A trip down the soda aisle at the grocery store will also look different to consumers, with significant changes to to end-of-aisle promotions and marketing materials expected.
“We’ll use the most critical levers we have at our disposal, and the focus really will be on transforming the beverage landscape in the U.S. over the next 10 years,” Susan Neely, chief executive of the American Beverage Association, the industry trade group, tells the Times.
Tuesday’s pledge announcement was made at the 10th annual Clinton Global Initiative where officials with the Alliance for a Healthier Generation detailed how the new commitment would be assessed.
Similar to the soda companies’ previous campaigns to reduce the number of sugary drinks sold on school campuses, the new strategy will be evaluated at interim levels by the amount of product shipped.
While the new initiative may be a step in the right direction, consumer health advocates say it doesn’t do enough to adequately protect the public’s health.
Officials with The Center for Science in the Public Interest say in a statement that the industry could accelerate the progress of reducing sugary drink calories by dropping its opposition to taxes and warning labels on drinks.
“Those taxes could further reduce calories in America’s beverage mix even more quickly, and would raise needed revenue for the prevention and treatment of soda-related diseases,” the statement reads.
In recent years, there has been an increased push by health groups such as CSPI, government officials and regulatory entities to reduce the amount of sugary calories consumed in soft drinks.
Back in 2013, CSPI called on the Food & Drug Administration to limit the amount of sugar in soft drinks and other sweetened beverages.
“As currently formulated, Coke, Pepsi, and other sugar-based drinks are unsafe for regular human consumption,” CSPI executive director Michael F. Jacobson said at the time. “Like a slow-acting but ruthlessly efficient bioweapon, sugar drinks cause obesity, diabetes, and heart disease.

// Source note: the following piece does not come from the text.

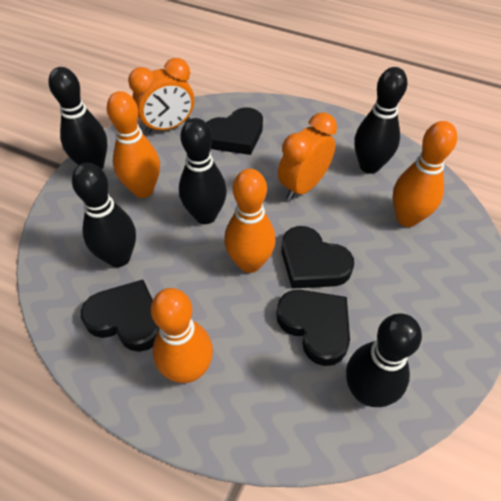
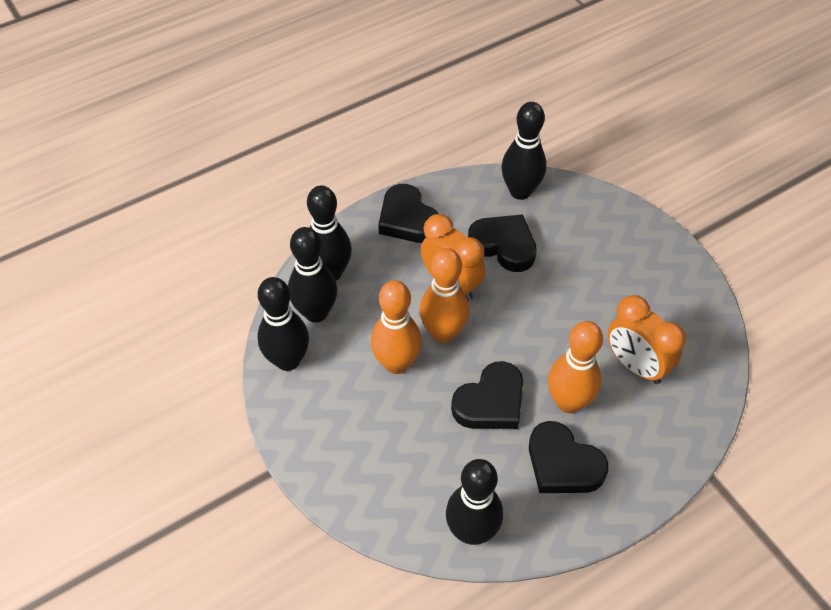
orange bowling pin: [107,91,160,198] [151,288,213,383] [224,169,276,273] [393,121,457,227] = 4 -> [371,280,422,374] [419,248,469,343] [548,321,603,413] = 3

The FDA should require the beverage industry to re-engineer their sugary products over several years, making them safer for people to consume, and less conducive to disease.”
Other regulatory proposals included former New York City mayor Michael Bloomberg’s plan to limit the size of soda containers. That plan was met with fierce disapproval and required many court appeals before essentially being quashed this summer.
Across the country in California a bill that would require warning labels on sugary drinks stalled. But two cities – Berkley and San Francisco – recently announced initiatives to become the first cities in the U.S. to pass per-ounce taxes on the drinks.